Ethnic Stacking in the Russian Armed Forces? Findings From A Leaked Dataset

Jesse Driscoll, Professor of Political Science, University of California, San Diego
Encina Hall West, Room 400

The ethnic composition of the Russian armed forces has been a source of popular speculation since the 2022 full-scale invasion of Ukraine. The literature suggests that in militaries where promotions occur on non-merit characteristics – such as ethnicity – the result is lower morale, less information sharing, weaker cohesion, and ultimately inferior battlefield performance. Although studies of the “ethnic factor” in the imperial and Soviet armies abound, scholars lack microdata on the modern Russian military. Using a leaked dataset of information on almost 120,000 Russian service personnel, we show how Russia’s regional, social, economic, and ethnic inequalities are reflected in staffing the Russian armed forces. A secondary methodological contribution is an algorithmic procedure for transformation of last names into probabilistic estimates of Slavic ethnic origin, useful for de-identifying other leaked datasets.


Jesse Driscoll is a professor of political science and serves as chair of the Global Leadership Institute at the school. He is an area specialist in Central Asia, the Caucasus and the Russian-speaking world.
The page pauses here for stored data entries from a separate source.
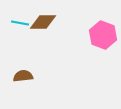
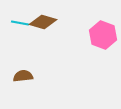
brown diamond: rotated 16 degrees clockwise
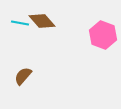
brown diamond: moved 1 px left, 1 px up; rotated 32 degrees clockwise
brown semicircle: rotated 42 degrees counterclockwise
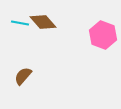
brown diamond: moved 1 px right, 1 px down
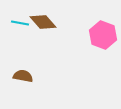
brown semicircle: rotated 60 degrees clockwise
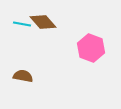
cyan line: moved 2 px right, 1 px down
pink hexagon: moved 12 px left, 13 px down
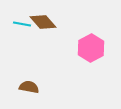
pink hexagon: rotated 12 degrees clockwise
brown semicircle: moved 6 px right, 11 px down
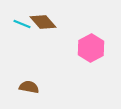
cyan line: rotated 12 degrees clockwise
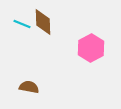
brown diamond: rotated 40 degrees clockwise
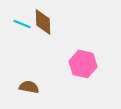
pink hexagon: moved 8 px left, 16 px down; rotated 20 degrees counterclockwise
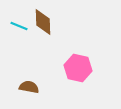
cyan line: moved 3 px left, 2 px down
pink hexagon: moved 5 px left, 4 px down
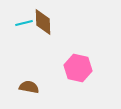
cyan line: moved 5 px right, 3 px up; rotated 36 degrees counterclockwise
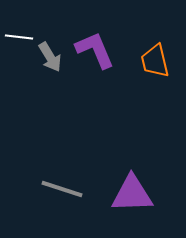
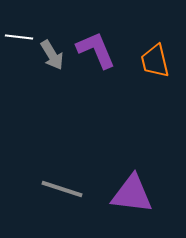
purple L-shape: moved 1 px right
gray arrow: moved 2 px right, 2 px up
purple triangle: rotated 9 degrees clockwise
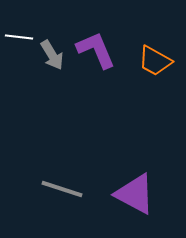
orange trapezoid: rotated 48 degrees counterclockwise
purple triangle: moved 3 px right; rotated 21 degrees clockwise
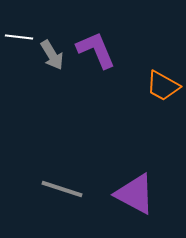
orange trapezoid: moved 8 px right, 25 px down
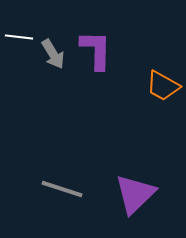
purple L-shape: rotated 24 degrees clockwise
gray arrow: moved 1 px right, 1 px up
purple triangle: rotated 48 degrees clockwise
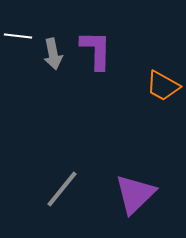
white line: moved 1 px left, 1 px up
gray arrow: rotated 20 degrees clockwise
gray line: rotated 69 degrees counterclockwise
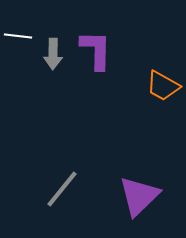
gray arrow: rotated 12 degrees clockwise
purple triangle: moved 4 px right, 2 px down
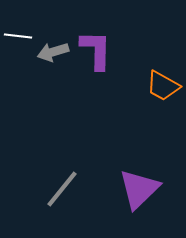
gray arrow: moved 2 px up; rotated 72 degrees clockwise
purple triangle: moved 7 px up
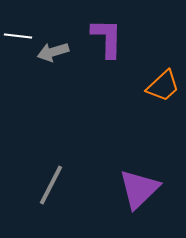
purple L-shape: moved 11 px right, 12 px up
orange trapezoid: rotated 72 degrees counterclockwise
gray line: moved 11 px left, 4 px up; rotated 12 degrees counterclockwise
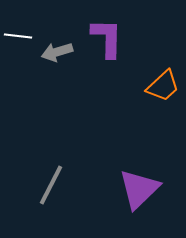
gray arrow: moved 4 px right
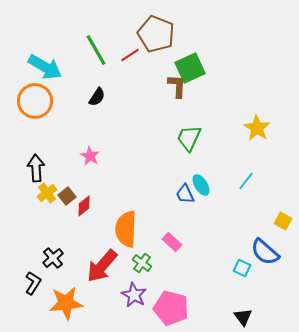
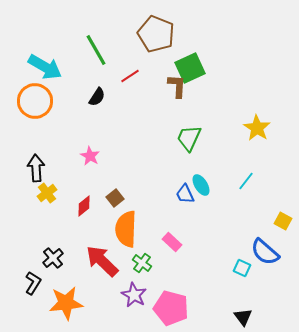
red line: moved 21 px down
brown square: moved 48 px right, 2 px down
red arrow: moved 5 px up; rotated 93 degrees clockwise
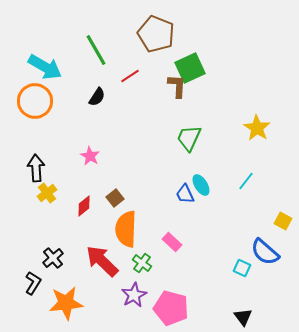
purple star: rotated 15 degrees clockwise
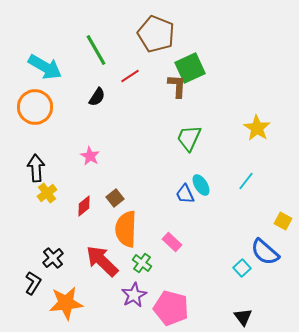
orange circle: moved 6 px down
cyan square: rotated 24 degrees clockwise
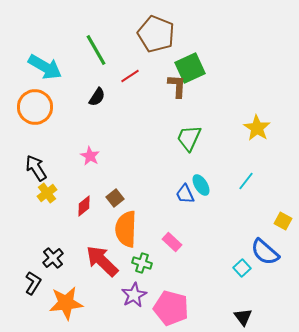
black arrow: rotated 28 degrees counterclockwise
green cross: rotated 18 degrees counterclockwise
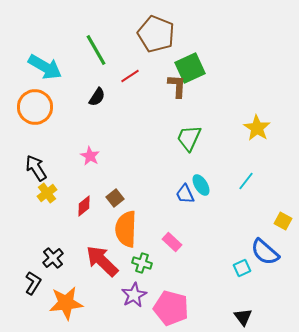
cyan square: rotated 18 degrees clockwise
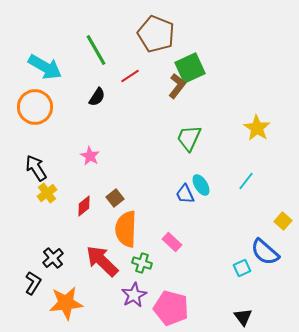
brown L-shape: rotated 35 degrees clockwise
yellow square: rotated 12 degrees clockwise
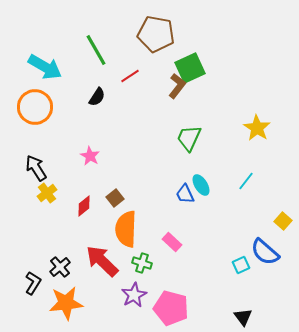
brown pentagon: rotated 12 degrees counterclockwise
black cross: moved 7 px right, 9 px down
cyan square: moved 1 px left, 3 px up
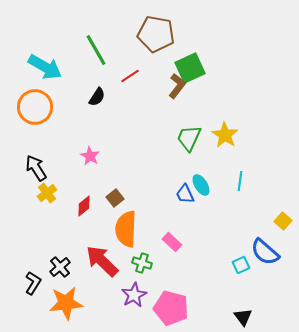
yellow star: moved 32 px left, 7 px down
cyan line: moved 6 px left; rotated 30 degrees counterclockwise
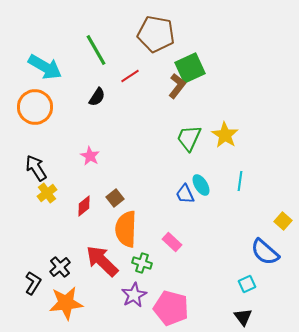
cyan square: moved 6 px right, 19 px down
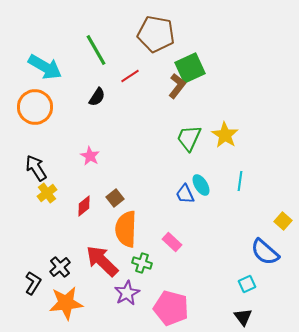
purple star: moved 7 px left, 2 px up
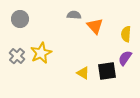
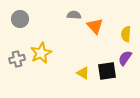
gray cross: moved 3 px down; rotated 35 degrees clockwise
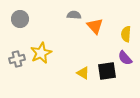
purple semicircle: rotated 77 degrees counterclockwise
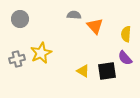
yellow triangle: moved 2 px up
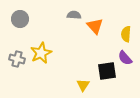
gray cross: rotated 28 degrees clockwise
yellow triangle: moved 14 px down; rotated 32 degrees clockwise
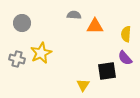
gray circle: moved 2 px right, 4 px down
orange triangle: rotated 48 degrees counterclockwise
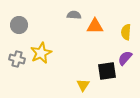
gray circle: moved 3 px left, 2 px down
yellow semicircle: moved 2 px up
purple semicircle: rotated 84 degrees clockwise
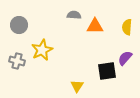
yellow semicircle: moved 1 px right, 5 px up
yellow star: moved 1 px right, 3 px up
gray cross: moved 2 px down
yellow triangle: moved 6 px left, 1 px down
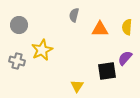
gray semicircle: rotated 80 degrees counterclockwise
orange triangle: moved 5 px right, 3 px down
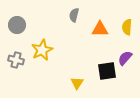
gray circle: moved 2 px left
gray cross: moved 1 px left, 1 px up
yellow triangle: moved 3 px up
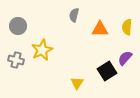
gray circle: moved 1 px right, 1 px down
black square: rotated 24 degrees counterclockwise
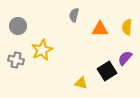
yellow triangle: moved 4 px right; rotated 48 degrees counterclockwise
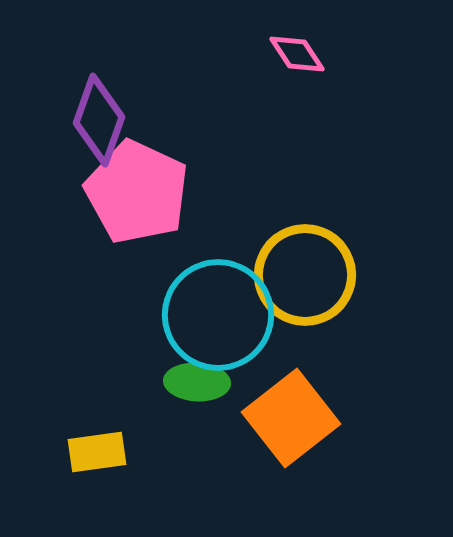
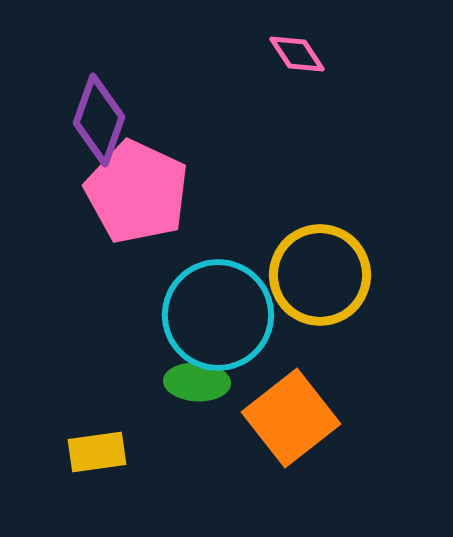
yellow circle: moved 15 px right
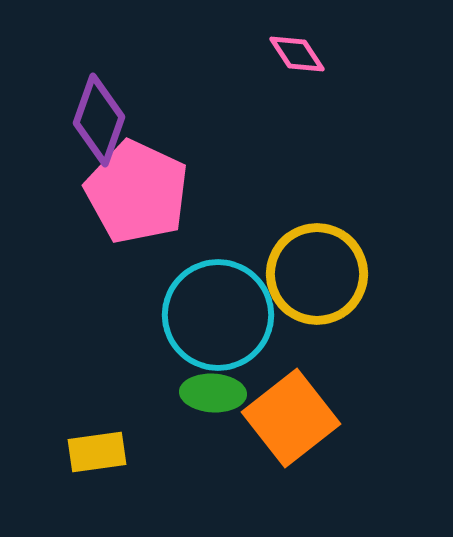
yellow circle: moved 3 px left, 1 px up
green ellipse: moved 16 px right, 11 px down
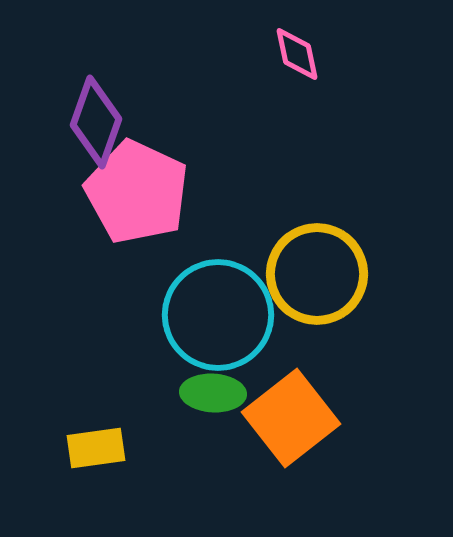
pink diamond: rotated 22 degrees clockwise
purple diamond: moved 3 px left, 2 px down
yellow rectangle: moved 1 px left, 4 px up
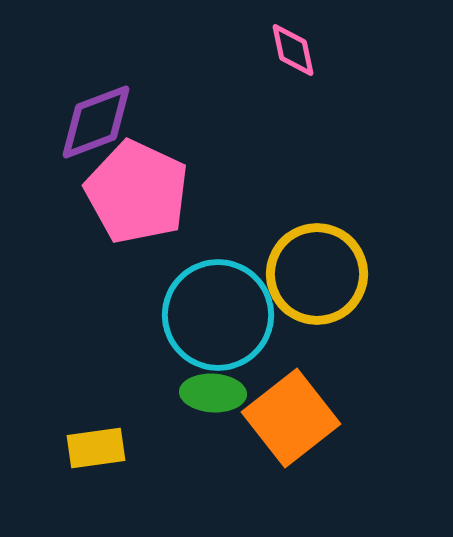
pink diamond: moved 4 px left, 4 px up
purple diamond: rotated 50 degrees clockwise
Driscoll’s first book, Warlords and Coalition Politics in Post-Soviet States, (Cambridge University Press, 2015) maps the processes by which well-functioning domestic hierarchies emerged after relatively short periods of anarchic violence in Georgia and Tajikistan. His second book, Doing Global Fieldwork: A Social Scientist’s Guide to Mixed-Methods Research Far From Home (Columbia University Press, 2021) is a practitioner's guide to assist in collecting original data. His third book, joint work with Dominique Arel, is Ukraine’s Unnamed War: Before the Russian Invasion of 2022 (Cambridge University Press, 2023).